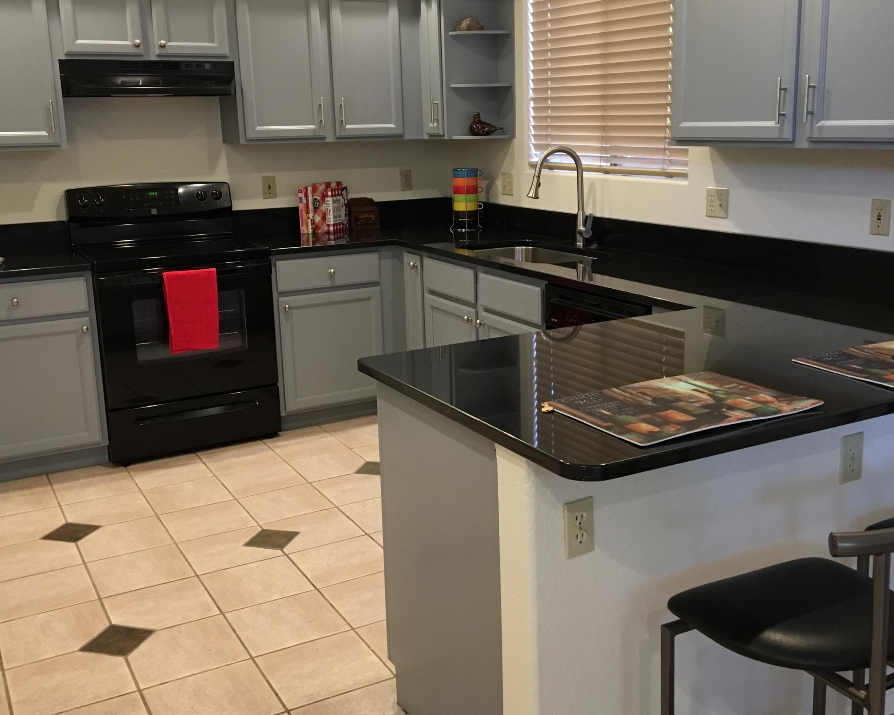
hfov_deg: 47.9
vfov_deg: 39.1
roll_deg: +1.6
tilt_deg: -11.3
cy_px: 323
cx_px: 486
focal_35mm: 38
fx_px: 1005
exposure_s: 1/30
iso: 160
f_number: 2.2
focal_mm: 4.15
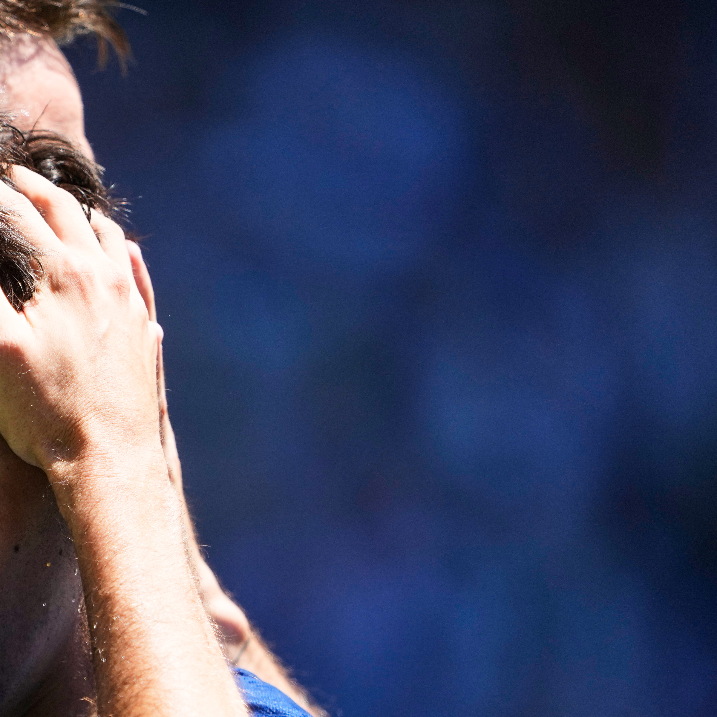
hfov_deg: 2.3
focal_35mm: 766
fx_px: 17950
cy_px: 510
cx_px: -13
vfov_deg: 2.3
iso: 400
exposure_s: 1/3200
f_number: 2.8
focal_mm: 400
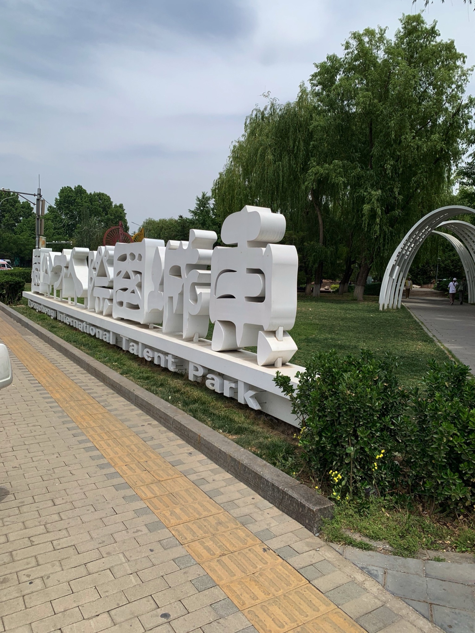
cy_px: 316
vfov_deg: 67.3
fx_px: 476
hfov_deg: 53.1
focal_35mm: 26
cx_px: 238
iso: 25
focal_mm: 4.25
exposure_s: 1/2755
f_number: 1.8
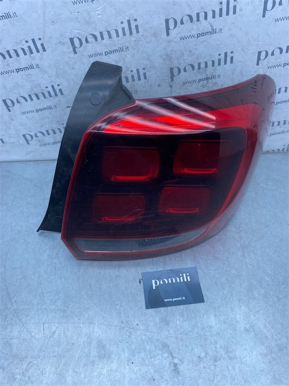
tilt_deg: -47.6
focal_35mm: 26
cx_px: 144
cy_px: 193
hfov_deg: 53.1
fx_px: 289
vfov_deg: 67.3
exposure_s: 1/685
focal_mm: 4.25
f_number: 1.8
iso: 32
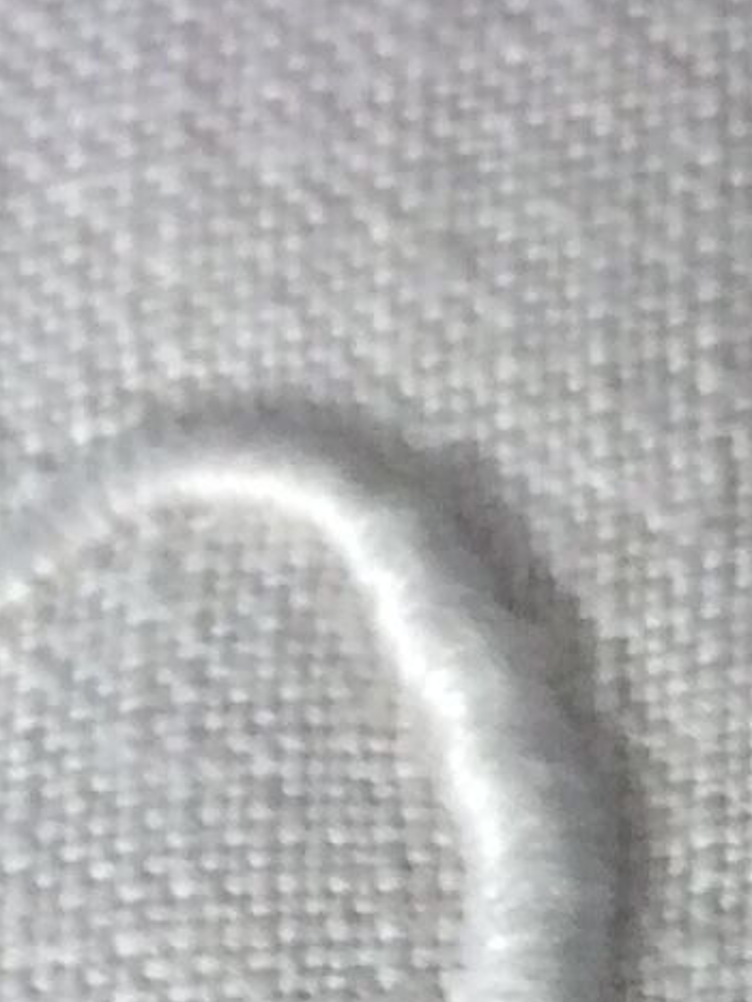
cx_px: 1319
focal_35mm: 203
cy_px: 1909
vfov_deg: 9.2
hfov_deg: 7.1
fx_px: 5875
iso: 32
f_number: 2.2
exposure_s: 1/224
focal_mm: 4.15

What to work on »
The expected answer is the listing above, duplicated exactly, with its pictures removed.

Response to this exercise »
hfov_deg: 47.9
vfov_deg: 39.1
roll_deg: +1.6
tilt_deg: -11.3
cy_px: 323
cx_px: 486
focal_35mm: 38
fx_px: 1005
exposure_s: 1/30
iso: 160
f_number: 2.2
focal_mm: 4.15
hfov_deg: 2.3
focal_35mm: 766
fx_px: 17950
cy_px: 510
cx_px: -13
vfov_deg: 2.3
iso: 400
exposure_s: 1/3200
f_number: 2.8
focal_mm: 400
cy_px: 316
vfov_deg: 67.3
fx_px: 476
hfov_deg: 53.1
focal_35mm: 26
cx_px: 238
iso: 25
focal_mm: 4.25
exposure_s: 1/2755
f_number: 1.8
tilt_deg: -47.6
focal_35mm: 26
cx_px: 144
cy_px: 193
hfov_deg: 53.1
fx_px: 289
vfov_deg: 67.3
exposure_s: 1/685
focal_mm: 4.25
f_number: 1.8
iso: 32
cx_px: 1319
focal_35mm: 203
cy_px: 1909
vfov_deg: 9.2
hfov_deg: 7.1
fx_px: 5875
iso: 32
f_number: 2.2
exposure_s: 1/224
focal_mm: 4.15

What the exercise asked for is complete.